Adam Sandler’s Hustle Filmed A Key Scene At A Real NBA Game, Here’s How They Pulled It Off

Adam Sandler in Hustle

(Image credit: Netflix)

Adam Sandler has a long history with the streaming giant Netflix, though his output for the company is pretty hit and miss. As you can tell  by our ranking of every Adam Sandler Netflix movie, for every Murder Mystery (with the charming Jennifer Aniston), there is a Hubie Halloween waiting to bring down the grading curve. Sandler, however, has a supposed smash hit on his hands with the NBA-themed Hustle, a movie that’s winning big with critics and fans and earning a large following thanks to the appearance of several NBA superstars. And for those who have watched the movie, there’s even some footage that was captured during an official NBA game, and Hustle director Jeremiah Zagar told CinemaBlend’s ReelBlend podcast how that came about.

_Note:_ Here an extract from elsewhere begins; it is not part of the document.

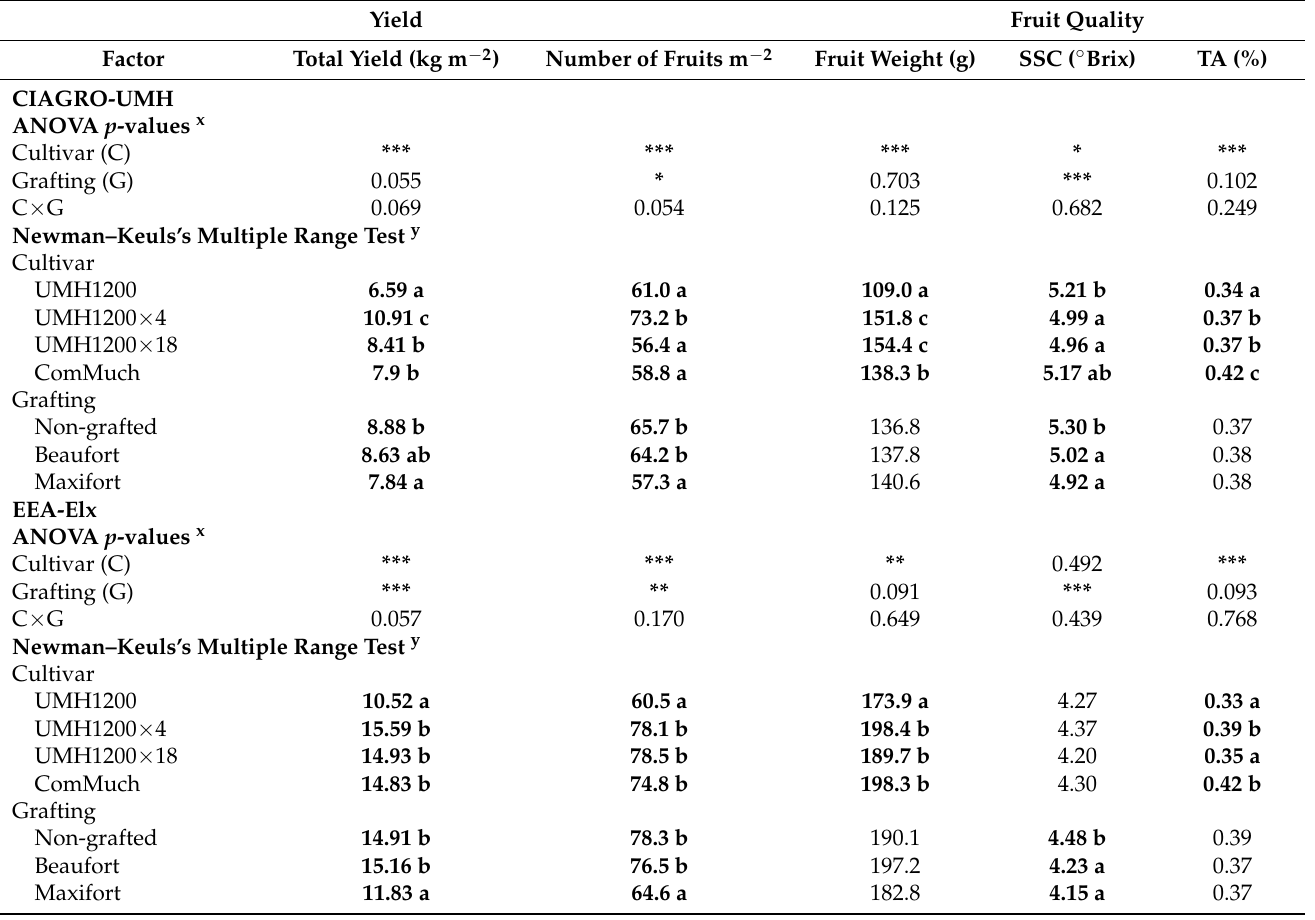
Table 2. Effect of cultivar and grafting ( p -values from ANOVAs and Newman–Keuls’s multiple range test) in agronomic and basic quality traits (SSC and TA) evaluated at CIAGRO-UMH and EEA-Elx. ComMuch: Commercial Muchamiel. Bold format indicates statistical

The rest of this story is going to contain mild spoilers for Hustle. Stop reading now if you made it this far and don’t want to know anything at all about the movie. 

In Hustle, Adam Sandler plays a talent scout for the Philadelphia 76ers named Stanley Sugarman, who discovers an enormously gifted basketball player (Juancho Hernangomez) then trains him for the NBA Combine and Draft. By the end of the film, Stanley has earned a spot as an assistant coach for the Sixers, but his client, Bo, gets drafted to the Boston Celtics. During the movie’s end credits, Stanley watches from the bench as Bo faces the Sixers, and Jeremiah Zagar told the ReelBlend podcast that this footage was captured during an actual NBA contest that Hernangomez happened to be a part of. 

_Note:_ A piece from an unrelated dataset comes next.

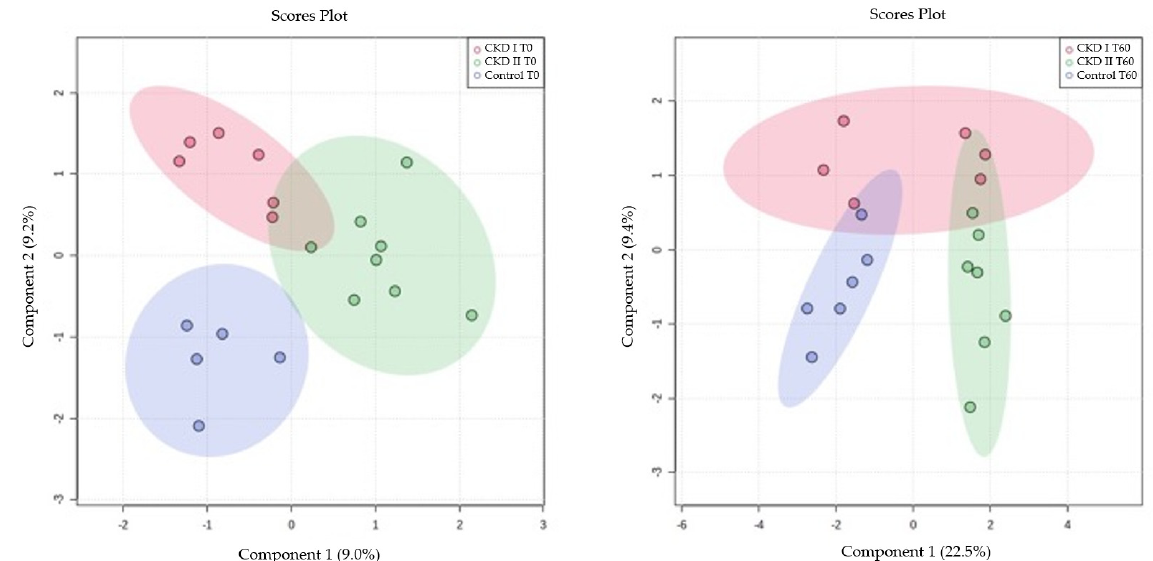
Figure 2. Partial Least Squares (PLS) for serum metabolomics data at baseline (T0) and after sixty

As the director explains it:

That’s a real game. So what we did for the credit sequence is, we wanted to do – because Juancho was traded to the Celtics (in real life) at the end, the end of the season. And so… all the producers, we all got together. And I was like, ‘We need to shoot a game.’ And (my cinematographer) was like, ‘Okay, okay. We’ll figure it out.’ … What we did was, we got Adam and Doc (Rivers) and the coaches, the real coaches, all together to film that final sequence. And we shot Adam’s side and Doc’s side and the coach’s side one day. And then we came in during an actual game, and shot Juancho and the entire rest of the team. And then we just VFX’d Juancho’s new number onto his jersey. So that’s a real game you’re watching. And those are real moments you’re actually watching in the game.

 

Like most of the action in Hustle, those scenes boast an authenticity that comes with using actual NBA players who have been through the trials of making it as a pro. Hustle co-star Anthony Edwards says that the trash talking in the movie isn’t that intense in the actual league, and the sport sequences draw more inspiration from boxing movies than they do basketball movies. But showcasing real NBA players taking part in a game helps to elevate Hustle to another level. In fact, Jeremiah Zagar said he captured moments with real Philadelphia Sixers players that he couldn’t have faked. He went on to tell ReelBlend:

In fact, Matisse (Thybulle) took – I don’t know if you remember this, the credit sequence was one of my favorite parts of the entire movie. But when Matisse falls, he gets knocked out of the air, the entire stadium went quiet. Like, everybody was terrified that he’d gotten really hurt. And then he got up and like, they kind of get into it, him and the other player. That’s a real moment that happened in real time during that game, as are all the moments in that game. But that was like, sort of a moment (where) I was like, ‘Wow, it’s crazy that we’re capturing this..

 

You can watch our complete interview with Hustle director Jeremiah Zagar below:

The director wants to continue making films with one of Adam Sandler’s co-stars, even though it might have nothing to do with basketball. And why not? Reviews for Hustle have been solid, making it one of the best Netflix movies available on the streaming service heading into this weekend. Catch up with Hustle soon, if you haven’t yet seen it. It’s great!